A crate to help you go wide. By which I mean use SIMD stuff.
https://docs.rs/wide
zlib License
279 stars 23 forks source link

add slice methods #105

Closed ImUrX closed 3 years ago

ImUrX commented 3 years ago

im thinking of implementing Index and IndexMut but i want to know what you meant about the note to avoid in hot code, by that i mean how to implement that note lol closes #60

Lokathor commented 3 years ago

I'd kinda forgotten about the details of #60. These are converting the SIMD value to an array. That's useful, but the usual name would in that case be to_array instead of as_slice. This would be most similar to to_bits in the standard library.

Other than the name the code is all fine.
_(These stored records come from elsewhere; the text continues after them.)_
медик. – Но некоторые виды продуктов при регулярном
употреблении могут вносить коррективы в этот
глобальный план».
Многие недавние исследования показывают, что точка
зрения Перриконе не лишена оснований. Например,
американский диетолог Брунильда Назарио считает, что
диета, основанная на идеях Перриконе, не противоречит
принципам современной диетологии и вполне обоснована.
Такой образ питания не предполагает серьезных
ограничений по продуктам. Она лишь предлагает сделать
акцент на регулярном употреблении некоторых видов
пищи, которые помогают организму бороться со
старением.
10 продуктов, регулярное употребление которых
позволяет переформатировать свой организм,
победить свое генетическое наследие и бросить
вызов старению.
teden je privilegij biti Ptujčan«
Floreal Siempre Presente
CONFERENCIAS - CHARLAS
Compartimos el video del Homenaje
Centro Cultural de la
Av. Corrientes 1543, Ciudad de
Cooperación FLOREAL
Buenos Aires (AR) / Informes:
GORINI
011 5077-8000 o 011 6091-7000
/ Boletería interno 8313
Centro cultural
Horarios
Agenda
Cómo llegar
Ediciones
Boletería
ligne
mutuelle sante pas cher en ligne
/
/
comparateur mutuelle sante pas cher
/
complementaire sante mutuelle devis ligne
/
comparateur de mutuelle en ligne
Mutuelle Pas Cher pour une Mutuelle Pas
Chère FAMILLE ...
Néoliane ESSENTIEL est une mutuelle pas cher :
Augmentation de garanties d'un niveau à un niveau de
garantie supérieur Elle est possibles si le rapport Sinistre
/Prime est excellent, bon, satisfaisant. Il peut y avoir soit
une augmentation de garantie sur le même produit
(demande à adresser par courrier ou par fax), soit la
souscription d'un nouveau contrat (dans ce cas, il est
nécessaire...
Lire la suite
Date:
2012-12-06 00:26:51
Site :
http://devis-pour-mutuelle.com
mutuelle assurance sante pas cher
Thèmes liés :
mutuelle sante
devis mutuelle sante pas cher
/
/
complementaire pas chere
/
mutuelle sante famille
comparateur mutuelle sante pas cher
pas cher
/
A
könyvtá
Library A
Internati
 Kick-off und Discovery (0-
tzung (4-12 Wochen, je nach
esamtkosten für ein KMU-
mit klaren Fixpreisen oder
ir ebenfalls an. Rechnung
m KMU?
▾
ImUrX commented 3 years ago

yeah its useful, i was thinking as_slice as the Vec method, but i just noticed it passes a reference instead, so i should really rename it to to_array

i saw that there are instructions for extracting and replacing lanes which could be pretty nice for implementing Index and IndexMut, should i continue on that idea too?

ImUrX commented 3 years ago

But now that i think about it Index and IndexMut expect references to the value which I dont think its gonna be possible

Lokathor commented 3 years ago

So what happens is that it works, but the compiler pushes the register onto the stack, performs the memory operation on the reference, and then pops the value off the stack. It's completely inefficient, which is why wide doesn't offer it.

If you still really want to do it, a person could use bytemuck to fiddle a reference to a SIMD value into a reference to a slice or something like that. But the hope is that the difficulty of doing such a thing will help prevent people from casually using Index and then losing a ton of performance.

ImUrX commented 3 years ago

you are right, i will just correct the names for this pr

torokati44 commented 2 years ago

I found that, in the use case of simply applying a mathematical function to a big array of input numbers, and putting the results into a different big array of output values, the to_array() function is really inefficient, as it likely always creates an unnecessary intermediate copy of the lanes (possibly even allocates, even if only on the stack). And I found no other way of accessing the individual lane values to copy them into the output array. But using bytemuck::cast_ref, this bulk processing is much faster (on wasm32 target at least), as the values can go straight from input array to vector registers to output array (I haven't verified this though).

Lokathor commented 2 years ago

I'm not entirely sure I understand your situation so let me see if I follow what you're saying:

In a situation like this, since you already mentioned bytemuck, I would suggest using pod_align_to. Then you can do the entire middle portion as an iteration over simd values.

If this doesn't work out for you please open a new issue though. I'm interested in having things work, but old PRs that are already merged is where things quickly get lost and forgotten about.